— Task requirements —
1. In the Pinot code review, list every field name that is declared in the second code excerpt from PinotLLCRealtimeSegmentManager.java.
2. Pick up the Pinot code review where it stops and extend it.

— Document —
You are viewing a plain text version of this content. The canonical link for it is here.
Posted to commits@pinot.apache.org by GitBox <gi...@apache.org> on 2021/09/10 01:07:29 UTC

[GitHub] [pinot] Jackie-Jiang commented on a change in pull request #6778: upload missing LLC segment to segment store by controller periodic task

Jackie-Jiang commented on a change in pull request #6778:
URL: https://github.com/apache/pinot/pull/6778#discussion_r704772140



##########
File path: pinot-controller/src/main/java/org/apache/pinot/controller/helix/core/realtime/PinotLLCRealtimeSegmentManager.java
##########
@@ -613,6 +687,16 @@ private boolean isPeerURL(String segmentLocation) {
         .startsWith(CommonConstants.Segment.PEER_SEGMENT_DOWNLOAD_SCHEME);
   }
 
+  /**
+   * Cache the LLC segment without deep store download uri to
+   * {@link PinotLLCRealtimeSegmentManager#_llcSegmentMapForUpload}.
+   */
+  @VisibleForTesting
+  void cacheLLCSegmentNameForUpload(String realtimeTableName, String segmentName) {
+    String tableNameWithType = TableNameBuilder.REALTIME.tableNameWithType(realtimeTableName);

Review comment:
       `realtimeTableName` should already have the type suffix

##########
File path: pinot-controller/src/main/java/org/apache/pinot/controller/helix/core/realtime/PinotLLCRealtimeSegmentManager.java
##########
@@ -135,9 +158,20 @@
   private final Lock[] _idealStateUpdateLocks;
   private final TableConfigCache _tableConfigCache;
   private final FlushThresholdUpdateManager _flushThresholdUpdateManager;
+  private final boolean _isUploadingRealtimeMissingSegmentStoreCopyEnabled;
 
   private volatile boolean _isStopping = false;
   private AtomicInteger _numCompletingSegments = new AtomicInteger(0);
+  private FileUploadDownloadClient _fileUploadDownloadClient;
+  /**
+   * Map caching the LLC segment names without deep store download uri.

— Record extracts —
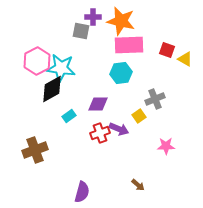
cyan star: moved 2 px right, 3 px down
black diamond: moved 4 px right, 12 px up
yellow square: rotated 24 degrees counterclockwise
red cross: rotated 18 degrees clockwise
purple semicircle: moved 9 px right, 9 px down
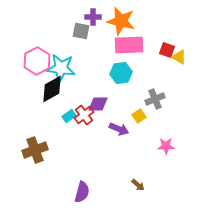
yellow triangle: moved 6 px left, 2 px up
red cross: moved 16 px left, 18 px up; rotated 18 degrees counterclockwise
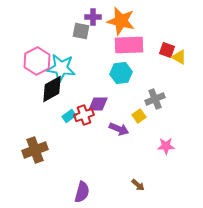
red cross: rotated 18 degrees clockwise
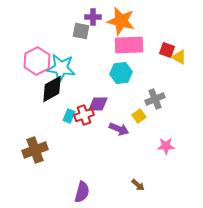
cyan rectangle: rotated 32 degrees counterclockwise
* * *
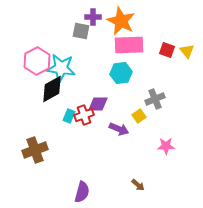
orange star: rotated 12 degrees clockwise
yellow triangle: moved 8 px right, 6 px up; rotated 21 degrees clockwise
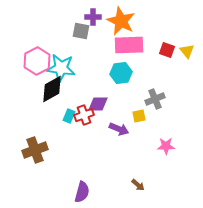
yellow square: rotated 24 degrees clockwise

— Answers by task —
1. _idealStateUpdateLocks, _tableConfigCache, _flushThresholdUpdateManager, _isUploadingRealtimeMissingSegmentStoreCopyEnabled, _isStopping, _numCompletingSegments, _fileUploadDownloadClient

2.
+   * Controller gets the LLC segment names from this map, and asks servers to upload the segments to segment store.
+   * This helps to alleviates excessive ZK access when fetching LLC segment list.
+   * Key: table name; Value: LLC segment names to be uploaded to segment store.
+   */
+  private Map<String, Queue<String>> _llcSegmentMapForUpload;

Review comment:
       I don't really see how this can help reduce the ZK access. It is actually adding a lot of unnecessary computation and memory overhead, and can cause race condition as mentioned in the PR

##########
File path: pinot-common/src/main/java/org/apache/pinot/common/utils/LLCSegmentName.java
##########
@@ -21,10 +21,14 @@
 import org.apache.commons.lang3.StringUtils;
 import org.joda.time.DateTime;
 import org.joda.time.DateTimeZone;
+import org.joda.time.format.DateTimeFormat;
+import org.joda.time.format.DateTimeFormatter;
 
 
 public class LLCSegmentName extends SegmentName implements Comparable {
   private final static String DATE_FORMAT = "yyyyMMdd'T'HHmm'Z'";
+  private final static DateTimeFormatter DATE_FORMATTER = DateTimeFormat.forPattern(DATE_FORMAT).withZoneUTC();

Review comment:
       Let's also change line 59 to `DATE_FORMATTER.print(msSinceEpoch)`

##########
File path: pinot-common/src/main/java/org/apache/pinot/common/utils/FileUploadDownloadClient.java
##########
@@ -727,6 +727,23 @@ public SimpleHttpResponse uploadSegment(URI uri, String segmentName, InputStream
     return uploadSegment(uri, segmentName, inputStream, null, parameters, DEFAULT_SOCKET_TIMEOUT_MS);
   }
 
+  /**
+   * Controller periodic task uses this endpoint to ask servers to upload committed llc segment to segment store if missing.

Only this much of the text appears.